TensorRT on PX2 is very slow sometimes

I use the Neural Network to process Lidar point clouds for object detection. It implemented by TensorRT on PX2. The normal processing time for one frame of point clouds is 30ms. However, sometimes, the processing time for one frame of point clouds is 3s, after my module starts. It’s slower 100 times.
I’ve to restart my module again, then it works fine, 30ms. The case appears almost half probability.
I estimate that this issue is due to the GPU is not activated when processing time is 3s, instead, it’s running in CPU. So it’s slower 100 times.
How can I check which function of TensorRT returns error?

Thanks a lot

Dear @mpescho,
Does this 30 ms represents just inference of DNN ? Are you using DW or TRT APIs to process your DNN? The inference portion on TensorRT makes use of CUDA kernels for DNN layers and are expected to on GPU only. Can you share some more info about the workflow in your application to get more understanding.

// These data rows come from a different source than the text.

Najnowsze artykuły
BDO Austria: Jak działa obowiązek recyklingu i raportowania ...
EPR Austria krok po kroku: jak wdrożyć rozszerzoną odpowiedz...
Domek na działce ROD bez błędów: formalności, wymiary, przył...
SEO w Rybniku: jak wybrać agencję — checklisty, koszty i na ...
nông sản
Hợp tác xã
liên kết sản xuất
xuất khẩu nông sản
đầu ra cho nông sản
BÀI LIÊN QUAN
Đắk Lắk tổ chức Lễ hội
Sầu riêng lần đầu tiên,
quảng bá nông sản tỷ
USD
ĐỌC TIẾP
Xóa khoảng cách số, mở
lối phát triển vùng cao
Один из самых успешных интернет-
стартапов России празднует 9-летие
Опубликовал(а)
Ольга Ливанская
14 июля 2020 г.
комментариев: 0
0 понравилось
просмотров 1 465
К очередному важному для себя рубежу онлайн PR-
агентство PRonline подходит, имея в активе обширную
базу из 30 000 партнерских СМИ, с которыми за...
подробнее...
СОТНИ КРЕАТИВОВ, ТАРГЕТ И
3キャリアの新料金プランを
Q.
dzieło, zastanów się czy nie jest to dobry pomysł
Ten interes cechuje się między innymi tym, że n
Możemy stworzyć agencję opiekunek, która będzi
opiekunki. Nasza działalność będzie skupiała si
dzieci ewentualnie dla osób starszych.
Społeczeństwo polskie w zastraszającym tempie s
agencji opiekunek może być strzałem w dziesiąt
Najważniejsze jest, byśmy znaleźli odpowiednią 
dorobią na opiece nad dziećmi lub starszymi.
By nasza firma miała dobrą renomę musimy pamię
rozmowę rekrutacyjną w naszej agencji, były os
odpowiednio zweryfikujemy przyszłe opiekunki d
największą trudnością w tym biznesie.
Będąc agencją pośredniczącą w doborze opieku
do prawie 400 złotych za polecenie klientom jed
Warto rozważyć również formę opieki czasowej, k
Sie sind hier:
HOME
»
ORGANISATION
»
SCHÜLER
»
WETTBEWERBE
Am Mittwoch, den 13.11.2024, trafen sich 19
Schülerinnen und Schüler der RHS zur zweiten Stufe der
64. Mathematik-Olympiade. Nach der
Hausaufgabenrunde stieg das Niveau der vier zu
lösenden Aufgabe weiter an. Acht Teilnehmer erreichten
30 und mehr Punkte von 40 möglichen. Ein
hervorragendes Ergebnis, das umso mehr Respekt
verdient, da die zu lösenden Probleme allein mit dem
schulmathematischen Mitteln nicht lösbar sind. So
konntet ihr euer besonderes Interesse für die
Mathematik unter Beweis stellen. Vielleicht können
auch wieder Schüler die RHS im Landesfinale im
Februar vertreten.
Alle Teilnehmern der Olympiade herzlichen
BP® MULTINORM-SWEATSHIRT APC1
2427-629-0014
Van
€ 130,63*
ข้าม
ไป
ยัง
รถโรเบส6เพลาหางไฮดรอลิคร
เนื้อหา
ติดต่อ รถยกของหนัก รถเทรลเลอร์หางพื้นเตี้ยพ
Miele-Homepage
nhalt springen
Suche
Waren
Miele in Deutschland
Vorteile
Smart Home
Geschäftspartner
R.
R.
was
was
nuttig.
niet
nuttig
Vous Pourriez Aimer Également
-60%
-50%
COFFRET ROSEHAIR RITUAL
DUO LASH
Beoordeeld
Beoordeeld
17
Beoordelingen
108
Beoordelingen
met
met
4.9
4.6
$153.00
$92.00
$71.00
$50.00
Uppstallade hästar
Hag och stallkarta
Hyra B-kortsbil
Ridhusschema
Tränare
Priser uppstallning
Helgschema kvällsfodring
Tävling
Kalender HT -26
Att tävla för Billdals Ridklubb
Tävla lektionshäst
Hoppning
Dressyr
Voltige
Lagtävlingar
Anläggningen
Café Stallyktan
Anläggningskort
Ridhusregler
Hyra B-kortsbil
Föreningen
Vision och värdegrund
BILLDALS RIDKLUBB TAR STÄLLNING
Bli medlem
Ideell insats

Dear Siva, Thanks for your suggestion. I’ve tested it again. It seems that the inference is 25ms. This issue is that NMS spends about 3s.
Thanks. I’ll continue to debug it.

Dear @mpescho,
So you write CUDA kernel for implementing NMS or is it implemented on CPU? If it is running on CPU, It could be possible that other running CPU processes might be effecting the NMS timings. Could you check in TOP if any other processes running when you see the code path entered NMS operation.